# any discount codes for Florida?



## anne1125 (Jan 12, 2006)

We're going to Tampa in March.  Would prefer to use Dollar or Budget.  Best rate we found was $250.00 week for premium car.

Anyone have any good discount codes?

Thanks,

Anne


----------



## cindi (Jan 12, 2006)

I like to go to mousesavers.com and check on their car rental section.

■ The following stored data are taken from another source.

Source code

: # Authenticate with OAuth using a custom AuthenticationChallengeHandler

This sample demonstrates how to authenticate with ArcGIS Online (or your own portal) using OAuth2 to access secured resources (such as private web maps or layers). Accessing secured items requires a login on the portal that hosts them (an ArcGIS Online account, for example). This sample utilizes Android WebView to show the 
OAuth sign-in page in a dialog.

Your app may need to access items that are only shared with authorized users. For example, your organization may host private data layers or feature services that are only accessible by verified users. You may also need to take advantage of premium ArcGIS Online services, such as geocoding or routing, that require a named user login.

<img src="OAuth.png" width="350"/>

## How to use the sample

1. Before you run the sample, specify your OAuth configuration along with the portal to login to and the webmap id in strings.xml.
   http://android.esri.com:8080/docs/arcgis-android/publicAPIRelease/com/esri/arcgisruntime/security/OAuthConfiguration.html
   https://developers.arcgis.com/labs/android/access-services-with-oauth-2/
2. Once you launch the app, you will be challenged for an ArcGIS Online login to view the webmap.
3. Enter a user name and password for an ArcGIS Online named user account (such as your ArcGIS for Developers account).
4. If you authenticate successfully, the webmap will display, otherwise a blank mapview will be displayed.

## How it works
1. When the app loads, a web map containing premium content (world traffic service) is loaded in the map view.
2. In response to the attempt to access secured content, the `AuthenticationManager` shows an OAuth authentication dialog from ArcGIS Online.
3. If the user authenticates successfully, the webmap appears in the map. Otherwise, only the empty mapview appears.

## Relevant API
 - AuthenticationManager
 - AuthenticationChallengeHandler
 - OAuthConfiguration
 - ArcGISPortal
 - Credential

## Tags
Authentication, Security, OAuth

They list all kinds of discounts for each car dealer.


----------



## MULTIZ321 (Jan 12, 2006)

*Car Rental Codes*

Anne,

Check Traveldepot.net for Car Discount Codes 

also  Rentalcodes.com Car Rental Codes 

Another good site to check for car rental discounts is Breezenet Car Rental Discounts 

Richard


----------



## Mush (Jan 12, 2006)

AVIS

D005297
amateur sports assistance program.

Let me know if it ain't "Great".


----------



## anne1125 (Jan 12, 2006)

Thanks for the replies.  Mush, the discount coded does reduce ALOT, but my husband wants Budget or Dollar.  Thanks for the info.

Anne


----------



## mikey0531 (Jan 13, 2006)

Hey Mush

I used the code and it cut $100 off a rate that we already thought was good through Budget.

Thanks a lot!

Debi


----------



## Luanne (Jan 13, 2006)

anne1125 said:
			
		

> Thanks for the replies.  Mush, the discount coded does reduce ALOT, but my husband wants Budget or Dollar.  Thanks for the info.
> 
> Anne



Just curious why?  Given a choice, and especially if the price was less, I'd much prefer Avis over Budget or Dollar.


----------



## Luanne (Jan 13, 2006)

Mush said:
			
		

> AVIS
> 
> D005297
> amateur sports assistance program.
> ...



I checked against a current reservation with Avis.  My corporate rate still beats this one by about $60 for the week.


----------



## anne1125 (Jan 13, 2006)

Luanne, he already has the fastlane or whatever each company calls it, so he doesn't have to wait in line.

It saves a lot of time.  

The other companies probably have it too, but he is already signed up with these two.

Anne


----------



## Luanne (Jan 13, 2006)

anne1125 said:
			
		

> Luanne, he already has the fastlane or whatever each company calls it, so he doesn't have to wait in line.
> 
> It saves a lot of time.
> 
> ...



Got it.   That's why I like Avis.


----------



## mikey0531 (Jan 13, 2006)

Hi Luanne,

What corporate rate do you use -- corp you work for or something?  We're trying to find a way to get the lowest possible rate for our mini van rental for a week out of Miami.

Thanks, Debi


----------



## Luanne (Jan 13, 2006)

mikey0531 said:
			
		

> Hi Luanne,
> 
> What corporate rate do you use -- corp you work for or something?  We're trying to find a way to get the lowest possible rate for our mini van rental for a week out of Miami.
> 
> Thanks, Debi



I use the corp rate that is provided when I use my Avis Wizard number.  I'm sure it's something negotiated by the company I work for.  I'm only suggesting that when looking for car rental rates, if you have a corporate discount, check to see what those rates are.


----------



## vacationjeanie (Jan 16, 2006)

What is name of site to check discounts?  Thanks.


----------



## Egret1986 (Jan 24, 2006)

*I appreciate you sharing this!*



			
				Mush said:
			
		

> AVIS
> 
> D005297
> amateur sports assistance program.
> ...



Got referred back to this thread from another thread.  Thanks!  I used it and it is great!


----------